**What is expected**
When you reach the listing, restate it word for word, leaving nothing out.

**Excerpted data**
_____

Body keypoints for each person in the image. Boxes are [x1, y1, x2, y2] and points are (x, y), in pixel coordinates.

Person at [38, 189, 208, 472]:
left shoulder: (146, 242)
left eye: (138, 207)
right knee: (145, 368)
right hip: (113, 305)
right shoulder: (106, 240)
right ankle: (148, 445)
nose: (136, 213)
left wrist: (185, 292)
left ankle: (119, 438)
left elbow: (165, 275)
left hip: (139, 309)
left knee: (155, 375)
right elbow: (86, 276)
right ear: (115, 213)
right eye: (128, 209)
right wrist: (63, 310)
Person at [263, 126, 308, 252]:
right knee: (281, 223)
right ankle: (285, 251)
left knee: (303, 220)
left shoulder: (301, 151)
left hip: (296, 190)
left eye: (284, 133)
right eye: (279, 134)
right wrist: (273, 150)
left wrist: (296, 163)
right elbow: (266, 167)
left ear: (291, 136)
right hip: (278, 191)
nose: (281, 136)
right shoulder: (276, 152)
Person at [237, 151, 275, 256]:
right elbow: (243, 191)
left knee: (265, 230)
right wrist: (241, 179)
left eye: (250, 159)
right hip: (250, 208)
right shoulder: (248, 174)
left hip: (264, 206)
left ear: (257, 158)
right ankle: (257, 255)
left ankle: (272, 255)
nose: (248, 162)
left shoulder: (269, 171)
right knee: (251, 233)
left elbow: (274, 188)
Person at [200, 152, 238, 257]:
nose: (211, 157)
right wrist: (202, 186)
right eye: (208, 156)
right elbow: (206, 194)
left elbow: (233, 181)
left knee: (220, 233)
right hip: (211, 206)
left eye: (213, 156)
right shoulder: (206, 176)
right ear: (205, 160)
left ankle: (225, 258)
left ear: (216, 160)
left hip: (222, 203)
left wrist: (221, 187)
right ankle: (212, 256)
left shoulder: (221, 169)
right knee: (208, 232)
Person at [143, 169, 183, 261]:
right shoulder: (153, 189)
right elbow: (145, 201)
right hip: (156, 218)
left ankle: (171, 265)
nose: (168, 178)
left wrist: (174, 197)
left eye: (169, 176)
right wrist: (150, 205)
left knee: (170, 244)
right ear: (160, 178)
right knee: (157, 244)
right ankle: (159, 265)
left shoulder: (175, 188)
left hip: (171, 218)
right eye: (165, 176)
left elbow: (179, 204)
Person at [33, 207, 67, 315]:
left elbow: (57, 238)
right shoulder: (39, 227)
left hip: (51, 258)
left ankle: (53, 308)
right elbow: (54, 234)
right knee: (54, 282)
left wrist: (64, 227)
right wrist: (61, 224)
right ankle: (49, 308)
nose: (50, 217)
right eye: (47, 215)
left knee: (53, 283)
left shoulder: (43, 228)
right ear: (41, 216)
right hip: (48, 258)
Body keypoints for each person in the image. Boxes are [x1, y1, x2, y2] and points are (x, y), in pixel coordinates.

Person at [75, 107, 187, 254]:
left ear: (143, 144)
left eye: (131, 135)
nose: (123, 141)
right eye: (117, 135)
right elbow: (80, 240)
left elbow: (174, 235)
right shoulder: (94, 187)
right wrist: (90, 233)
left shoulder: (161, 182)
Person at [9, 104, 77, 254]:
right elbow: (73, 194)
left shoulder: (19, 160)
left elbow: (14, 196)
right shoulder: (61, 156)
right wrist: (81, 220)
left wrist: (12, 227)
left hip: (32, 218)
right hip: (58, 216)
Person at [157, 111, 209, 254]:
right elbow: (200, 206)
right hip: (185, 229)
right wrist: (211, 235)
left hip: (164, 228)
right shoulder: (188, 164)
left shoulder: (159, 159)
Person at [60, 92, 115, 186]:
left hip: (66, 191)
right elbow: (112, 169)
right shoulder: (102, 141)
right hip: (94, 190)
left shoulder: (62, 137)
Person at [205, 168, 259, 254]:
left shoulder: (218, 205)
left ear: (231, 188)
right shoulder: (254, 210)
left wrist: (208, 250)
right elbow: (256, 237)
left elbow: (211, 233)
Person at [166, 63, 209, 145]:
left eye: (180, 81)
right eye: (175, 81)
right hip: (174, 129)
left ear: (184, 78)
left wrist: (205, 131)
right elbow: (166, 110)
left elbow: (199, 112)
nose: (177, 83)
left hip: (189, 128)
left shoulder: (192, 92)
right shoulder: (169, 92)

_____

**Task solution**
Body keypoints for each person in the image. Boxes are [x1, y1, x2, y2] and points are (x, y), in pixel coordinates.

Person at [38, 189, 208, 472]:
left shoulder: (146, 242)
left eye: (138, 207)
right knee: (145, 368)
right hip: (113, 305)
right shoulder: (106, 240)
right ankle: (148, 445)
nose: (136, 213)
left wrist: (185, 292)
left ankle: (119, 438)
left elbow: (165, 275)
left hip: (139, 309)
left knee: (155, 375)
right elbow: (86, 276)
right ear: (115, 213)
right eye: (128, 209)
right wrist: (63, 310)
Person at [263, 126, 308, 252]:
right knee: (281, 223)
right ankle: (285, 251)
left knee: (303, 220)
left shoulder: (301, 151)
left hip: (296, 190)
left eye: (284, 133)
right eye: (279, 134)
right wrist: (273, 150)
left wrist: (296, 163)
right elbow: (266, 167)
left ear: (291, 136)
right hip: (278, 191)
nose: (281, 136)
right shoulder: (276, 152)
Person at [237, 151, 275, 256]:
right elbow: (243, 191)
left knee: (265, 230)
right wrist: (241, 179)
left eye: (250, 159)
right hip: (250, 208)
right shoulder: (248, 174)
left hip: (264, 206)
left ear: (257, 158)
right ankle: (257, 255)
left ankle: (272, 255)
nose: (248, 162)
left shoulder: (269, 171)
right knee: (251, 233)
left elbow: (274, 188)
Person at [200, 152, 238, 257]:
nose: (211, 157)
right wrist: (202, 186)
right eye: (208, 156)
right elbow: (206, 194)
left elbow: (233, 181)
left knee: (220, 233)
right hip: (211, 206)
left eye: (213, 156)
right shoulder: (206, 176)
right ear: (205, 160)
left ankle: (225, 258)
left ear: (216, 160)
left hip: (222, 203)
left wrist: (221, 187)
right ankle: (212, 256)
left shoulder: (221, 169)
right knee: (208, 232)
Person at [143, 169, 183, 261]:
right shoulder: (153, 189)
right elbow: (145, 201)
right hip: (156, 218)
left ankle: (171, 265)
nose: (168, 178)
left wrist: (174, 197)
left eye: (169, 176)
right wrist: (150, 205)
left knee: (170, 244)
right ear: (160, 178)
right knee: (157, 244)
right ankle: (159, 265)
left shoulder: (175, 188)
left hip: (171, 218)
right eye: (165, 176)
left elbow: (179, 204)
Person at [33, 207, 67, 315]:
left elbow: (57, 238)
right shoulder: (39, 227)
left hip: (51, 258)
left ankle: (53, 308)
right elbow: (54, 234)
right knee: (54, 282)
left wrist: (64, 227)
right wrist: (61, 224)
right ankle: (49, 308)
nose: (50, 217)
right eye: (47, 215)
left knee: (53, 283)
left shoulder: (43, 228)
right ear: (41, 216)
right hip: (48, 258)
Body keypoints for each person in the image. Boxes are [x1, y1, x2, y2] and points are (x, y), in pixel coordinates.

Person at [75, 107, 187, 254]:
left ear: (143, 144)
left eye: (131, 135)
nose: (123, 141)
right eye: (117, 135)
right elbow: (80, 240)
left elbow: (174, 235)
right shoulder: (94, 187)
right wrist: (90, 233)
left shoulder: (161, 182)
Person at [9, 104, 77, 254]:
right elbow: (73, 194)
left shoulder: (19, 160)
left elbow: (14, 196)
right shoulder: (61, 156)
right wrist: (81, 220)
left wrist: (12, 227)
left hip: (32, 218)
right hip: (58, 216)
Person at [157, 111, 209, 254]:
right elbow: (200, 206)
right hip: (185, 229)
right wrist: (211, 235)
left hip: (164, 228)
right shoulder: (188, 164)
left shoulder: (159, 159)
Person at [60, 92, 115, 186]:
left hip: (66, 191)
right elbow: (112, 169)
right shoulder: (102, 141)
right hip: (94, 190)
left shoulder: (62, 137)
Person at [205, 168, 259, 254]:
left shoulder: (218, 205)
left ear: (231, 188)
right shoulder: (254, 210)
left wrist: (208, 250)
right elbow: (256, 237)
left elbow: (211, 233)
Person at [166, 63, 209, 145]:
left eye: (180, 81)
right eye: (175, 81)
right hip: (174, 129)
left ear: (184, 78)
left wrist: (205, 131)
right elbow: (166, 110)
left elbow: (199, 112)
nose: (177, 83)
left hip: (189, 128)
left shoulder: (192, 92)
right shoulder: (169, 92)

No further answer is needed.